K. Labadz – D’abord, lors d’une assemblée générale en surface, nous racontions brièvement le déroulement des négociations. Puis, nous descendions au niveau –1 000, où nous les présentions à ceux qui menaient la grève de la faim. Une fois leurs avis pris, nous faisions de même au niveau –700, où se trouvaient les autres grévistes. Finalement, en surface, nous présentions les opinions de ceux d’en bas et, par téléphone et haut-parleurs, tous les mineurs, en assemblée générale, pouvaient suivre directement la discussion.
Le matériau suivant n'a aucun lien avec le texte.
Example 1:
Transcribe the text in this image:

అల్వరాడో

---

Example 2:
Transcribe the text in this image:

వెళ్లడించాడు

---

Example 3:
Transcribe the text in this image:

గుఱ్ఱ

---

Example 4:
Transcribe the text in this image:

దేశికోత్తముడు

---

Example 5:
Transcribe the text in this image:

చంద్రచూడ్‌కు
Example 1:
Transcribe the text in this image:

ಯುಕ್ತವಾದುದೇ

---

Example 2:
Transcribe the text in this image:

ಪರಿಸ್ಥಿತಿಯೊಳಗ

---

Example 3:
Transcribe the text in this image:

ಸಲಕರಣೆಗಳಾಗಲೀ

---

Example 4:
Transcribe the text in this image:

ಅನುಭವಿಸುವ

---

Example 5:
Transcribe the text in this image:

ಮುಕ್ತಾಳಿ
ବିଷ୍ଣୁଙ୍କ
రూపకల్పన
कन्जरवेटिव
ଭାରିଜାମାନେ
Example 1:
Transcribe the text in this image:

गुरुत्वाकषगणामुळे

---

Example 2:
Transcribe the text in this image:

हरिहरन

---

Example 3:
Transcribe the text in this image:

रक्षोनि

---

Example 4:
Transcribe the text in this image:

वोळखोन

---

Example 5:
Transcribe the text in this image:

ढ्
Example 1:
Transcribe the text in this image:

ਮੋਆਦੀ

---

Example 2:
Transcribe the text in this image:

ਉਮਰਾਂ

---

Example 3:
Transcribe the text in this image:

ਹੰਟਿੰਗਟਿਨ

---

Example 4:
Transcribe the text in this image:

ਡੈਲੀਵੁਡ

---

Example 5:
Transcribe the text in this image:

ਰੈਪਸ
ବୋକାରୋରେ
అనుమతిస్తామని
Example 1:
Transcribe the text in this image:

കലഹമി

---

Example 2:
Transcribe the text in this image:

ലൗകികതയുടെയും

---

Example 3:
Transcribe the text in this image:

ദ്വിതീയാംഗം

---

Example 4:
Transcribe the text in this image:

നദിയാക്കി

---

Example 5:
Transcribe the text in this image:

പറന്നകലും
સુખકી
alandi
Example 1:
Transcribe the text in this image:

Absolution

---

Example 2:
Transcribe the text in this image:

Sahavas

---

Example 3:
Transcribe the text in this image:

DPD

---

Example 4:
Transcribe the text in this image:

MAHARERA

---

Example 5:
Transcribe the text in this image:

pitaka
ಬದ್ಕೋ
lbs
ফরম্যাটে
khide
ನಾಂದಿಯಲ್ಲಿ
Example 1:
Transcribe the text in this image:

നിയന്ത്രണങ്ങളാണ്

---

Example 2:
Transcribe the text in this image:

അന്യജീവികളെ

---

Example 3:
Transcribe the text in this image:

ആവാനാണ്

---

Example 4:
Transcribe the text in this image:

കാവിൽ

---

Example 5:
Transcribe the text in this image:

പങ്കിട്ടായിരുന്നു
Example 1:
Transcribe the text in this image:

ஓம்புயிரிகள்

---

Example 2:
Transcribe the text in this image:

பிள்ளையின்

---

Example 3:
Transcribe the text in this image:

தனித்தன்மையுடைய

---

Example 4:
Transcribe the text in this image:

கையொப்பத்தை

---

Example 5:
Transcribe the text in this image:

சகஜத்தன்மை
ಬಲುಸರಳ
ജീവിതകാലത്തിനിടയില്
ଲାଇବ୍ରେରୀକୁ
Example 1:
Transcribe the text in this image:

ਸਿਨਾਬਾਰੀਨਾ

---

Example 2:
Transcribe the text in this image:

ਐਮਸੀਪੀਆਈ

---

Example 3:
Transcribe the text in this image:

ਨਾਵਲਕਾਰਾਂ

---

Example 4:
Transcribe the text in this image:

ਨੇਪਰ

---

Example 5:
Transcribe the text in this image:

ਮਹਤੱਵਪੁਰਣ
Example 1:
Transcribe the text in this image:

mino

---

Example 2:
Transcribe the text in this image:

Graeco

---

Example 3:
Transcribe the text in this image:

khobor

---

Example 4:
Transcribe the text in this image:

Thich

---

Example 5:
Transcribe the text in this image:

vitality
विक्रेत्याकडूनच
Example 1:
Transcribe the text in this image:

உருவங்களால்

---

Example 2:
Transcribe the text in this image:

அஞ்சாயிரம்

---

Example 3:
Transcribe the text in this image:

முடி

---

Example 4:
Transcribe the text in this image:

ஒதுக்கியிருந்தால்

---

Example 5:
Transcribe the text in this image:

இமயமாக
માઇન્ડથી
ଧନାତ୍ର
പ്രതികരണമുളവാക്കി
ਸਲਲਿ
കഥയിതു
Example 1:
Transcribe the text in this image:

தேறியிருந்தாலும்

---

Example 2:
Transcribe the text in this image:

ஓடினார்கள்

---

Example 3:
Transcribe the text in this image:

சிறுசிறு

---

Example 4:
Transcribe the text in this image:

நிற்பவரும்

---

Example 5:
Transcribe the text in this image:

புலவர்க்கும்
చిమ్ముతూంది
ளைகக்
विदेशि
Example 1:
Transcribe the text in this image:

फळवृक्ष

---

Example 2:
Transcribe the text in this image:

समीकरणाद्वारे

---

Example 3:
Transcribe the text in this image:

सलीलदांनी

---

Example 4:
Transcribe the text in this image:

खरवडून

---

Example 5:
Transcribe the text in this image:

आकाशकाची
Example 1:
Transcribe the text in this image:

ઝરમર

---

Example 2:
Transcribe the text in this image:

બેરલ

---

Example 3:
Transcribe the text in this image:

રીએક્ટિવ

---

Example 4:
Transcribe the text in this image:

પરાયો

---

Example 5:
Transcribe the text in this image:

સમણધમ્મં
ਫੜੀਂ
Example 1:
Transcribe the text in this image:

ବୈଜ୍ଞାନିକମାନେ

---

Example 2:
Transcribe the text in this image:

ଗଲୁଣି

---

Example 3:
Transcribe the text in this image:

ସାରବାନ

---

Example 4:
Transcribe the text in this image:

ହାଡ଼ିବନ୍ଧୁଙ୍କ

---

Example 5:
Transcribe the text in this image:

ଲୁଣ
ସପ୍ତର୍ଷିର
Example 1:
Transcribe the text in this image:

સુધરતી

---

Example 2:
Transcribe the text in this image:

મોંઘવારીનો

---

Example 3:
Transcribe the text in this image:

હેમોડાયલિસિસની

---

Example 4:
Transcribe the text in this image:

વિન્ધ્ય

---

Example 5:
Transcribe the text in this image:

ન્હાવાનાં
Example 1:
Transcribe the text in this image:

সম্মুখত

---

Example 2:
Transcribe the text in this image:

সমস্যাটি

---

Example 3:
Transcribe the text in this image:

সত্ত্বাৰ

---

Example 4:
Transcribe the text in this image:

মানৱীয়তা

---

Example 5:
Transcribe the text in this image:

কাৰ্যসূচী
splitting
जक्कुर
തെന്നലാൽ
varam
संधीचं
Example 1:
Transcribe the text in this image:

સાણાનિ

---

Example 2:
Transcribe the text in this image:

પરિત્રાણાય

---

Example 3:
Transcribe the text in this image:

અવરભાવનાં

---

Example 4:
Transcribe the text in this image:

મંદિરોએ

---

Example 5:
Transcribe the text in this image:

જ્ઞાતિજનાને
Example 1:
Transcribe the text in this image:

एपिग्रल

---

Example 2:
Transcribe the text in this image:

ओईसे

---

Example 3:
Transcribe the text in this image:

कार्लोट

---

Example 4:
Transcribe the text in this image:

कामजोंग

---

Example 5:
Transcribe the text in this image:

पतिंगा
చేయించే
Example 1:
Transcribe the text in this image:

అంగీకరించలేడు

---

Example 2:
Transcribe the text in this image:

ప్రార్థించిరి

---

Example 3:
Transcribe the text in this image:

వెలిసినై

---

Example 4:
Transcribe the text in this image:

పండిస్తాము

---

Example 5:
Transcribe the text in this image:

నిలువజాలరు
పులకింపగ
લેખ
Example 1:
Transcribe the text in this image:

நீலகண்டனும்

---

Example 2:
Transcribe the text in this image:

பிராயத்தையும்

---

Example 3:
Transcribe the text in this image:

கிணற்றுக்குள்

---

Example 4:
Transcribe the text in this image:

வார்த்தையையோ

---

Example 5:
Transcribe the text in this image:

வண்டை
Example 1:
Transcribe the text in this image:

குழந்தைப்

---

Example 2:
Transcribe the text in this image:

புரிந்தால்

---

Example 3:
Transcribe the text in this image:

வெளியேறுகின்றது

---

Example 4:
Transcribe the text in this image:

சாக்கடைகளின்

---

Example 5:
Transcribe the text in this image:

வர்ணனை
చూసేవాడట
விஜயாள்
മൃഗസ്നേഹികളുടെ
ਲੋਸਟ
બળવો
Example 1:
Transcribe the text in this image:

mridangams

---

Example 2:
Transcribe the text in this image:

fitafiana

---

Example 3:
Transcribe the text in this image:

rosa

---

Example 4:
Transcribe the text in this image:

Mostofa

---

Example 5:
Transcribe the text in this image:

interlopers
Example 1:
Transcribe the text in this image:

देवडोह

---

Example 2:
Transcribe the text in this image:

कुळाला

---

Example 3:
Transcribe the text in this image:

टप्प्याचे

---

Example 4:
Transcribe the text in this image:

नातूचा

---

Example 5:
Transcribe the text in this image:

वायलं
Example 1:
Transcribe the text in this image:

Car ce ne sont pas les leaders qui décident de l’éventualité de la fin de la grève : ce doit être une décision de tous les grévistes.
• Qu’est-ce qui maintenait votre moral ?
K. Labadz – Nous étions certains de gagner ! Nous avons fait la grève pendant les fêtes de fin d’année, 31 décembre compris, et nous avons décidé de continuer tant qu’un accord salarial ne serait pas signé. Malgré de multiples tentatives, ils n’ont pas réussi à nous briser. Nous restions unis. Les nombreux soutiens, non seulement de Pologne mais de tous les pays, nous ont énormément aidés. C’est édifiant, cela montre qu’il n’y a pas une indifférence généralisée. Pour moi, c’est très important qu’un cinéaste, estimé dans le monde entier comme Ken Loach, nous ait soutenus, alors que nos élites intellectuelles se taisaient. Dans les années 1980, les intellectuels soutenaient les luttes ouvrières. Le fait qu’aujourd’hui ils soient de l’autre côté de la barricade témoigne de leur dégénérescence. Ils sont tombés bien bas. Le soutien de nos femmes, de nos mères et de nos filles fut aussi essentiel. Elles sont allées spécialement à Varsovie défendre notre cause auprès du vice-Premier ministre, Pawlak. Mais celui-ci a eu peur d’elles, et il a quitté la capitale pour ne pas les rencontrer.
• Qu’avez-vous obtenu ?
K. Labadz – Dans des conditions difficiles, nous avons remporté un grand succès. Les mineurs de Budryk ont obtenu l’augmentation de leurs taux horaire de 1,38 euro à partir d’octobre 2007, et une augmentation de 10 % à partir de février 2008. De plus, ils recevront 608,50 euros de compensation pour l’année passée. L’un des principaux points de l’accord stipule la création d’un groupe de travail chargé de préparer l’unification des salaires dans toutes les mines de JSW. Deux nouvelles primes ont aussi été créées, au mérite et en fonction de la production réalisée. Le mode de calcul du temps de travail horaire sera rétabli selon les mêmes principes que dans les autres mines de la société. Les salariés qui ont aujourd’hui des contrats à durée déterminée se verront offrir des CDI, après six mois de travail. Enfin, jusqu’à la décision du tribunal, les organisateurs de la grève ne seront pas considérés comme pénalement responsables.
• Justement, n’avez-vous pas peur de cette responsabilité pénale, dont la direction vous menace ?
K. Labadz – Nous avons l’espoir que la vérité triomphera.